Check Logs with Kibana

Kibana is the web based front end GUI for Elasticsearch. It can be used to search, view, and interact with data stored in Elasticsearch indices. Advanced data analysis and visualize can be performed with the help of Kibana smoothly.

We have completed an end to end production environement ELK stack configuration with the previous chapter. In this chapter, we will use Kibana to explore the collcted data.

Index Patterns

The first time you login Kibana (http://<IP or FQDN>:5601), a hint as In order to visualize and explore data in Kibana, you’ll need to create an index pattern to retrieve data from Elasticsearch will be shown on the top of the page and a shortcut to create an index pattern is shown:

_images/kibana_1st_prompt.png

An index pattern tells Kibana which Elasticsearch indices you want to explore. It can match the name of a single index, or include a wildcard (*) to match multiple indices. But wait, what is an index? An index is a kind of data organization mechanism on how your data is stored and indexed. Every single piece of data sent to Elasticsearch actually is targging at an index (stored and indexed). To retrieve data, we of course need to let Kibana know the data souce (index patterns). Please refer to this blog for more details on index.

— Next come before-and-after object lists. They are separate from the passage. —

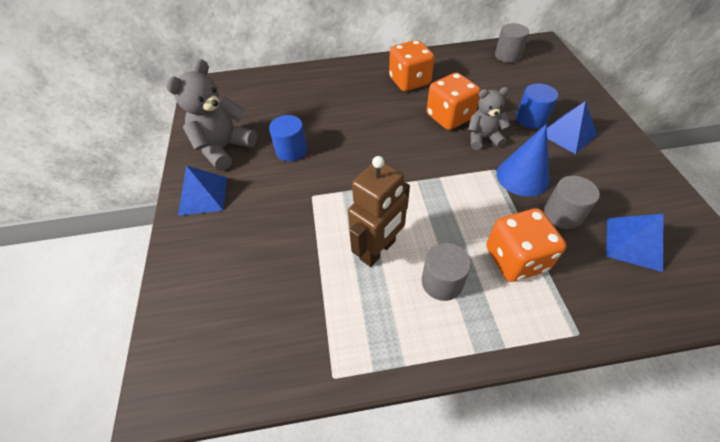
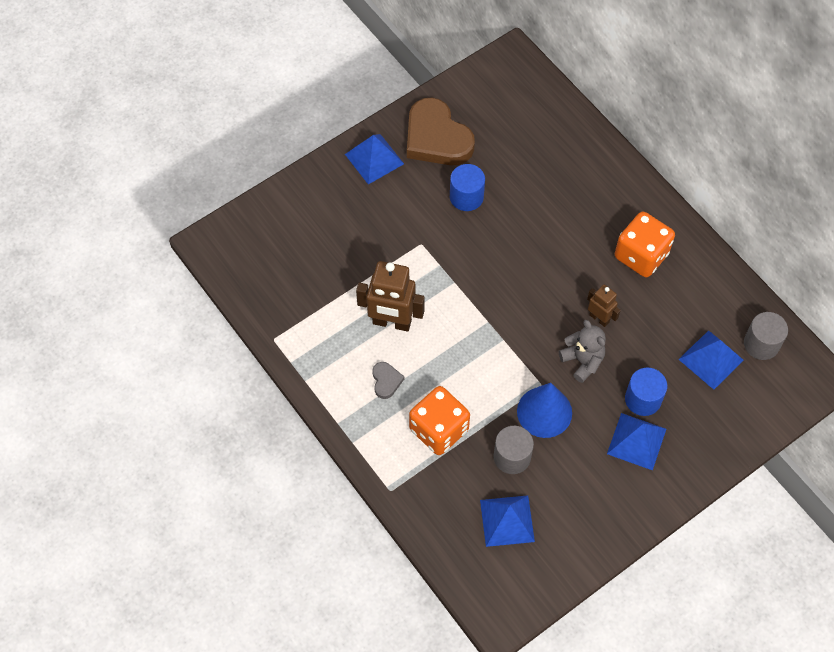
camera: 60 degrees right, 10 degrees up
(224, 148) = (436, 138): grey teddy bear -> brown heart
(442, 282) = (386, 381): grey cylinder -> grey heart
(449, 117) = (599, 318): orange dice -> brown robot
(510, 78) = (711, 359): none -> blue pyramid

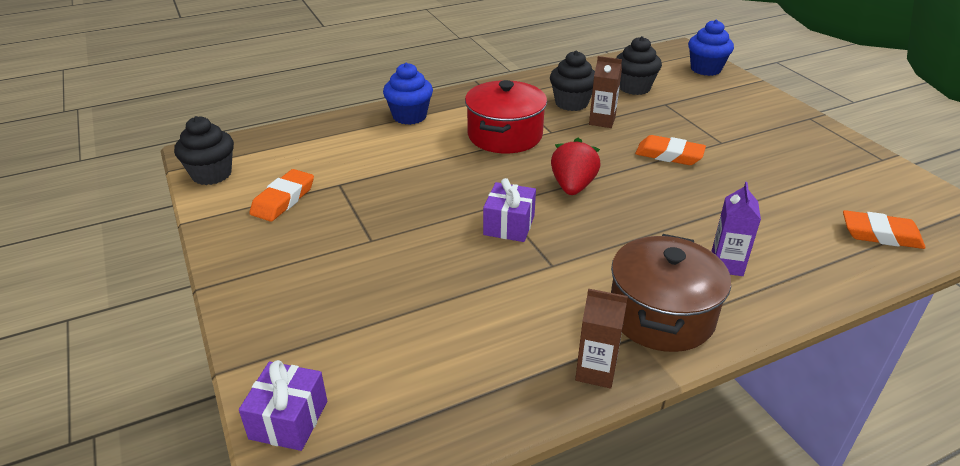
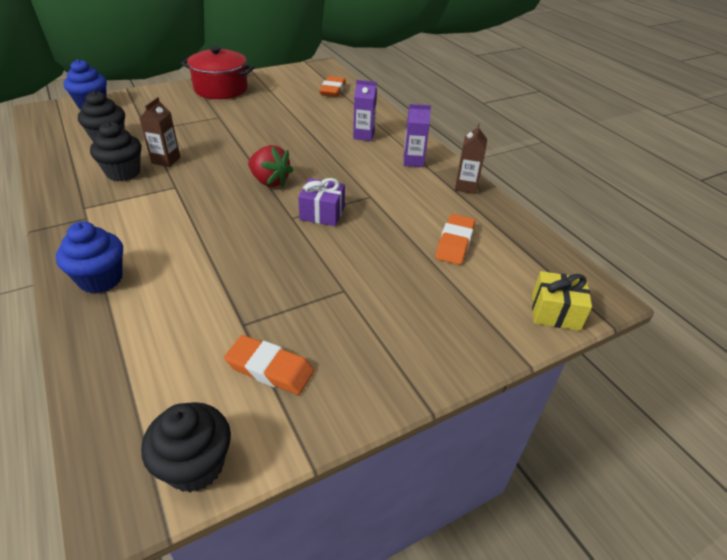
camera: 95 degrees left, 5 degrees up
(288, 420) = (555, 312): purple gift -> yellow gift
(505, 135) = (173, 212): red pot -> red pot (221, 89)
(572, 186) = (269, 181): red strawberry -> red strawberry turned 150 degrees counterclockwise
(661, 315) = (413, 161): brown pot -> purple carton
(669, 155) = (232, 138): orange eraser -> orange eraser (454, 243)

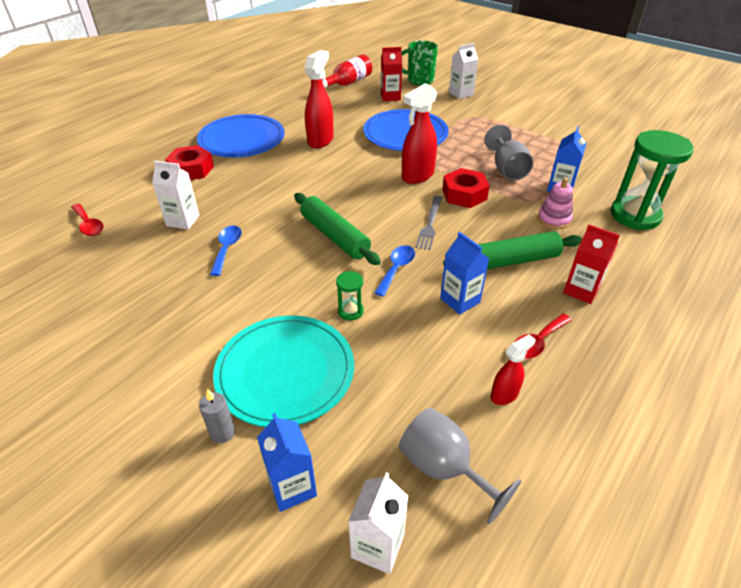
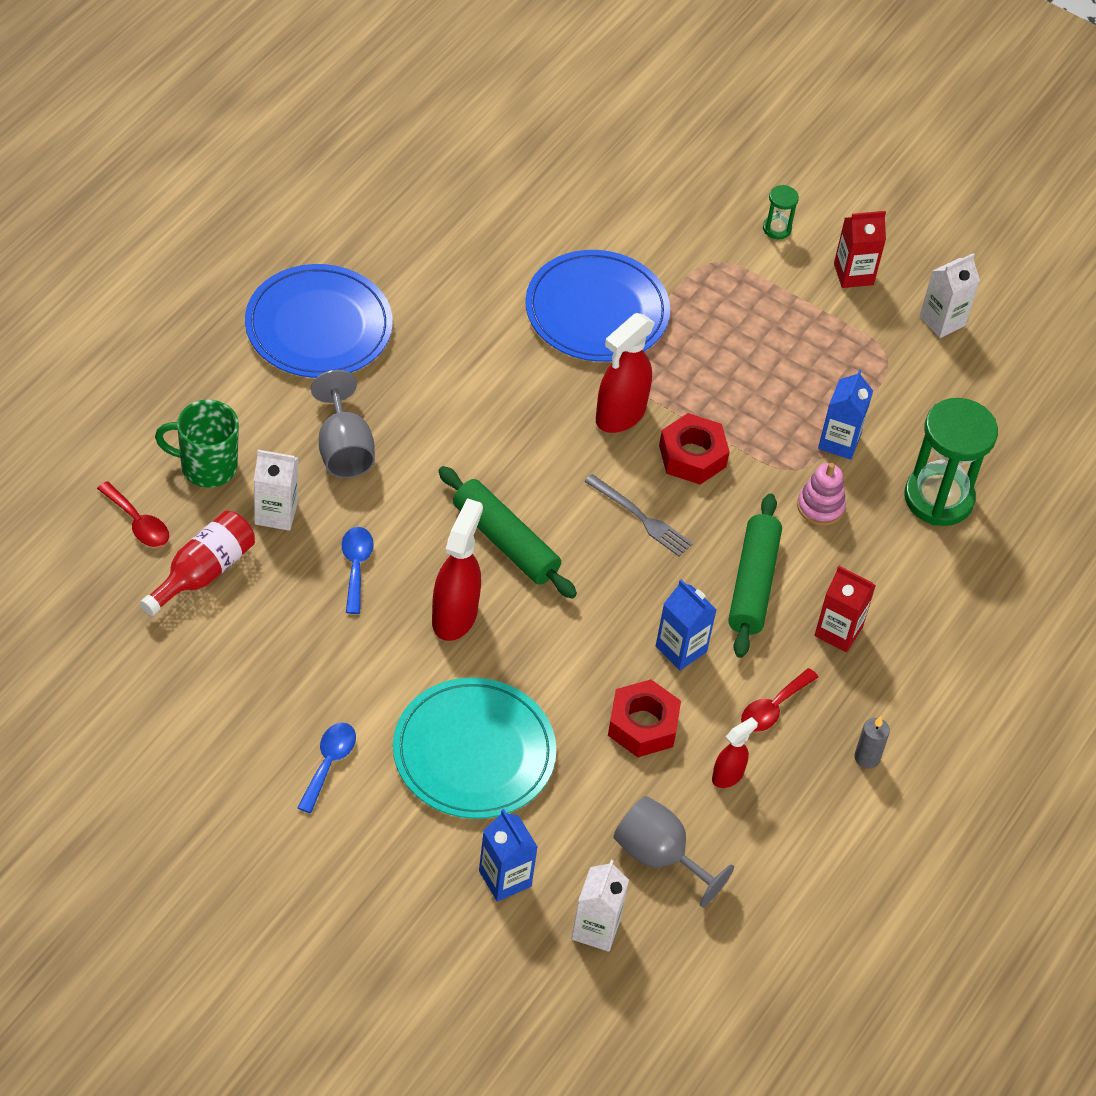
camera: 10 degrees left, 10 degrees up
(191, 169) = (254, 402): red nut -> red nut (642, 725)
(222, 432) = (418, 825): grey candle -> grey candle (867, 757)
(320, 140) = (454, 328): red spray bottle -> red spray bottle (455, 616)
(348, 83) = (481, 157): red bottle -> red bottle (202, 573)
(350, 311) = (541, 667): green hourglass -> green hourglass (777, 229)
(390, 97) = (564, 203): red carton -> red carton (853, 274)
(396, 269) = (597, 599): blue spoon -> blue spoon (329, 763)
(419, 80) = (617, 149): green mug -> green mug (207, 467)
(430, 224) = (640, 517): grey fork -> grey fork turned 60 degrees counterclockwise
(461, 94) = (694, 194): white carton -> white carton (942, 320)
(507, 169) = (762, 399): grey goblet -> grey goblet (343, 449)
(511, 261) = (752, 583): green rolling pin -> green rolling pin turned 60 degrees counterclockwise

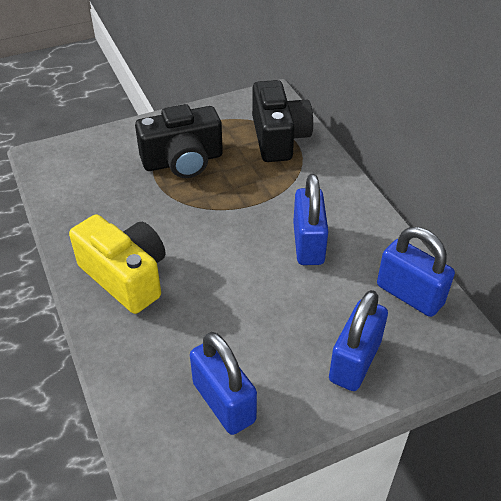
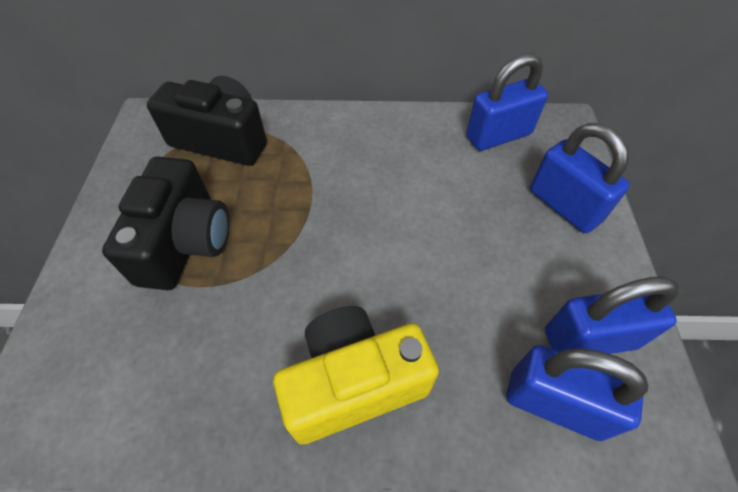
camera: 65 degrees left, 10 degrees up
(308, 244) = (398, 179): blue padlock -> blue padlock (554, 403)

To create index patterns, it is recommended to conduct the operation from the Management view of Kibana:

  1. Go to the “Management” view, then check available indices (reload indices if there is none):

    _images/kibana_index_mgmt.png
  2. Based on the name of existing indices, created index patterns:

    _images/kibana_index_pattern_1.png _images/kibana_index_pattern_2.png _images/kibana_index_pattern_3.png
  3. We create index patterns for logstash and filebeat:

    _images/kibana_index_pattern_4.png

After creating index patterns, we can start exploring data from the Discover view by selecting a pattern:

KQL Basics

To smooth the exprience of filtering logs, Kibana provides a simple language named Kibana Query Lanagure (KQL for short). The syntax is really straightforward, we will introduce the basics in this section.

Simple Match

Syntax:

<field name>: <word to match>

Example:

  • response:200
    • Search documents (log records) which have a field named “response” and its value is “200”

Quotes Match

Syntax:

<filed name>: "<words to match>"

Example:

  • message:”Quick brown fox”
    • Search the quoted string “Quick brown fox” in the “message” field;
    • If quotes are not used, search documents which have word “Quick” in the “message” field, and have fields “brown” and “fox”

Complicated Match

Syntax:

  • Logical combination: and, or, not
  • Grouping : ()
  • Range : >, >=, <, <=
  • Wildcard : *

Examples:

  • response:200 and extension:php
    • Match documents whose “response” field is “200” and “extension” field is “php”
  • response:200 and (extension:php or extension:css)
    • Match documents whose “response” field is 200 and “extension” field is “php” or “css”
  • response:200 and not (extension:php or extension:css)
    • Match documents whose “response” field is 200 and “extension” field is not “php” or “css”
  • response:200 and bytes > 1000
    • Match documents whose “response” field is 200 and “bytes” field is in range larger than “1000”
  • machine.os:win*
    • Match documents whose “machine” field has a subfield “os” and its value start with “win”, such as “windows”, “windows 2016”
  • machine.os.*:”windows 10”
    • Match documents whose “machine” field has a subfiled “os” which also has subfileds and any of such subfields’ value contains “windows 10”

Explore Real Data

We have introduced index patterns and KQL, it is time to have a look at real data in our production setup. All log records will be structured as JSON documents as we previously introduced, and Kibana will show a summary for related indices as below once an index pattern is selected:

_images/kibana_explore.png

As we said, log records will be formated/structured as JSON documents. Bug how? Actually, there is term called mapping, which performs the translation work from the original format (such as text) to JSON. Since logstash and filebeat already have internal mapping defined, we do not need to care about the details. What we should know is that the JSON documents from different data input (logstash, filebeat, etc.) may be different because of the mapping. For more information on mapping, please refer to the offical introduction.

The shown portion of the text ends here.